**Brief 1:** In the wrist implant excerpt, what finding did one wrist show on the lateral view at 1-year follow-up?
**Brief 2:** In the wrist implant excerpt, what does the text give as the likely cause of the dorsal bone defect, and what observation supports it? Answer in one to three sentences.
**Brief 3:** Continue the wrist implant excerpt, starting after its last sentence.

**Text:**
|---|
There was no subsidence of the implants, peri-prosthetic osteolysis nor significant worrisome erosion of the carpus. Bone healing around the implants was satisfactory in all but one case. One wrist showed a dorsal bone defect on the lateral view at 1-year follow-up. This defect was already present on the early postoperative radiographs suggesting insufficient dorsal bone coverage of the implant during the operation. We did not observe any translation of the carpus relative to the implant in the coronal or sagittal planes. Each implant remained well seated within the distal cup of the implant. An example of a case where we were able to keep the innate ulnar head is shown in Figs. 1, 2, 3, 4, 5 and 6.
|---|
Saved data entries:
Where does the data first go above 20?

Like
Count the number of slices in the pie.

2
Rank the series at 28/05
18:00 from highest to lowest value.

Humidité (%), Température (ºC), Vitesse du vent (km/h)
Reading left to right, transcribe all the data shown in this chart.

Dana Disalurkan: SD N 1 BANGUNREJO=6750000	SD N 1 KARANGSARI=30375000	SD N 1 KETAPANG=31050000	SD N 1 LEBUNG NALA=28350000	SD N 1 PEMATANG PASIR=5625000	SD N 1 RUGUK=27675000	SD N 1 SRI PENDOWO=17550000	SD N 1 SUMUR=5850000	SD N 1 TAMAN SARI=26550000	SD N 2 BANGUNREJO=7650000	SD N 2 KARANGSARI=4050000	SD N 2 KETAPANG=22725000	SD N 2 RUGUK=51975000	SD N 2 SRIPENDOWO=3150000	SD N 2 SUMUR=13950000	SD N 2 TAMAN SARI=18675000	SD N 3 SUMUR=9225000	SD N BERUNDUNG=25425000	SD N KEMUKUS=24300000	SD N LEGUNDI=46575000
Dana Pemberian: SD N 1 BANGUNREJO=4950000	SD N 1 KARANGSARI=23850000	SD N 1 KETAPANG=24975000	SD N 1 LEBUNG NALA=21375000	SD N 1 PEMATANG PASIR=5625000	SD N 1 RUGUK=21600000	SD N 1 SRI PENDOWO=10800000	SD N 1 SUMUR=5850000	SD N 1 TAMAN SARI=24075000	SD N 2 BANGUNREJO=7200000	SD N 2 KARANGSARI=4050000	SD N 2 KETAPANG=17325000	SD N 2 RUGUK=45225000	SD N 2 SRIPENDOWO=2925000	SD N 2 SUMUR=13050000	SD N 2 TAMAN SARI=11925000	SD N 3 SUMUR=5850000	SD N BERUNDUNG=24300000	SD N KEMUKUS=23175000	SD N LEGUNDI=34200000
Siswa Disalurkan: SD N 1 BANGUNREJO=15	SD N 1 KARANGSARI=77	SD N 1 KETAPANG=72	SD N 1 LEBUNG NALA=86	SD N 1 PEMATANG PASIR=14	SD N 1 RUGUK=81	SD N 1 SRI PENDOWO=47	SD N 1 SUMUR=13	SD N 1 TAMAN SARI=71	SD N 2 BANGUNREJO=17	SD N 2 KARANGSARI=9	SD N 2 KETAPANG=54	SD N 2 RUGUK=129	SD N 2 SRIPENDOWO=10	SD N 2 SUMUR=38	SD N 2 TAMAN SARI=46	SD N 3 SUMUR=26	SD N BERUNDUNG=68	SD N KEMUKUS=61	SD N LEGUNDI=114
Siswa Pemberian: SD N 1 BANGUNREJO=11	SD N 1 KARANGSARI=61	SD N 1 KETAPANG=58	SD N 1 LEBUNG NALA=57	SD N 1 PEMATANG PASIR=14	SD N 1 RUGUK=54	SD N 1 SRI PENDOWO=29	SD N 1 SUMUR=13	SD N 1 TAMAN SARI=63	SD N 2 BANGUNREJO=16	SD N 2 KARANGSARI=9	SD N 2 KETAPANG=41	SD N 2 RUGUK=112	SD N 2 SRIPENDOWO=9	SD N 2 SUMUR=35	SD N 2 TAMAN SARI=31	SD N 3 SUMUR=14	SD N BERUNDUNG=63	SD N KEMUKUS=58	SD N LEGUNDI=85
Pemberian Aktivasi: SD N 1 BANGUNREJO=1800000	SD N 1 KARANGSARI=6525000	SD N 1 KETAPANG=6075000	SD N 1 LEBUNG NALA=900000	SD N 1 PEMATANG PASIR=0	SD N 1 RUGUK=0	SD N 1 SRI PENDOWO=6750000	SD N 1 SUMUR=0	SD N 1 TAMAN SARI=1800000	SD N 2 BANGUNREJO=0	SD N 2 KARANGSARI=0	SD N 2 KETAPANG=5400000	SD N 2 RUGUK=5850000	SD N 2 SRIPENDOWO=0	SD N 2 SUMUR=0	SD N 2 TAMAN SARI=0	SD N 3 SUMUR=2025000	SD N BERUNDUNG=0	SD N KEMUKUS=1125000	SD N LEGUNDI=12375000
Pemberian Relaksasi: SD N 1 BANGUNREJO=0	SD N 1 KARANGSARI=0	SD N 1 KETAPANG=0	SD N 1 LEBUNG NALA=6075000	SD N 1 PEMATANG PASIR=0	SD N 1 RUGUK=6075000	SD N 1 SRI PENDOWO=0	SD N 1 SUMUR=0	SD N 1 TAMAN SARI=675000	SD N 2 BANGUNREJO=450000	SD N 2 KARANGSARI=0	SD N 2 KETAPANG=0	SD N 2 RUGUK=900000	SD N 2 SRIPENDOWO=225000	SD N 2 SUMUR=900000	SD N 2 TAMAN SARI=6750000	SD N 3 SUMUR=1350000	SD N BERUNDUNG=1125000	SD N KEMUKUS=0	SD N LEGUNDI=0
|---|
**Exercise answer 1:** It showed a dorsal bone defect.

**Exercise answer 2:** The defect was already visible on the early postoperative radiographs. This suggests that the implant had insufficient dorsal bone coverage during the operation.

**Exercise answer 3:**
Fig. 1
figure 1

Irreparable intra-articular distal radius fracture in an independent 70-year female

Fig. 2
figure 2

Same patient, lateral view

Fig. 3
figure 3

Same patient, CT scan coronal slice showing the impaction–separation type of displacement and suggesting that the sigmoid notch may be preserved during the arthroplasty procedure

Fig. 4
figure 4

Same patient, CT scan in sagittal plane confirmed a very distal and comminuted fracture not amenable to volar plating

Fig. 5
figure 5

Same patient, early postoperative PA radiograph showing the implant in place with DRUJ repair

Fig. 6
figure 6

Same patient, early postoperative lateral radiograph

Discussion

Our current data suggest that the use of WHA to treat irreparable DRF in the independent elderly patient as a primary or secondary procedure may be a viable option. Indeed, there are no really good options to treat what we defined as irreparable DRF [6, 7, 13] in elderly patients.

Closed reduction and casting may leave significant deformity and functional impairment [2, 3, 14].

Percutaneous pinning is doomed to failure due the very limited purchase into osteoporotic fractured fragments [1].

External fixation [3] in an elderly patient is cumbersome. Moreover, the ligamentotaxis of external fixation alone provides good reduction in the coronal plane but not in the sagittal plane [15].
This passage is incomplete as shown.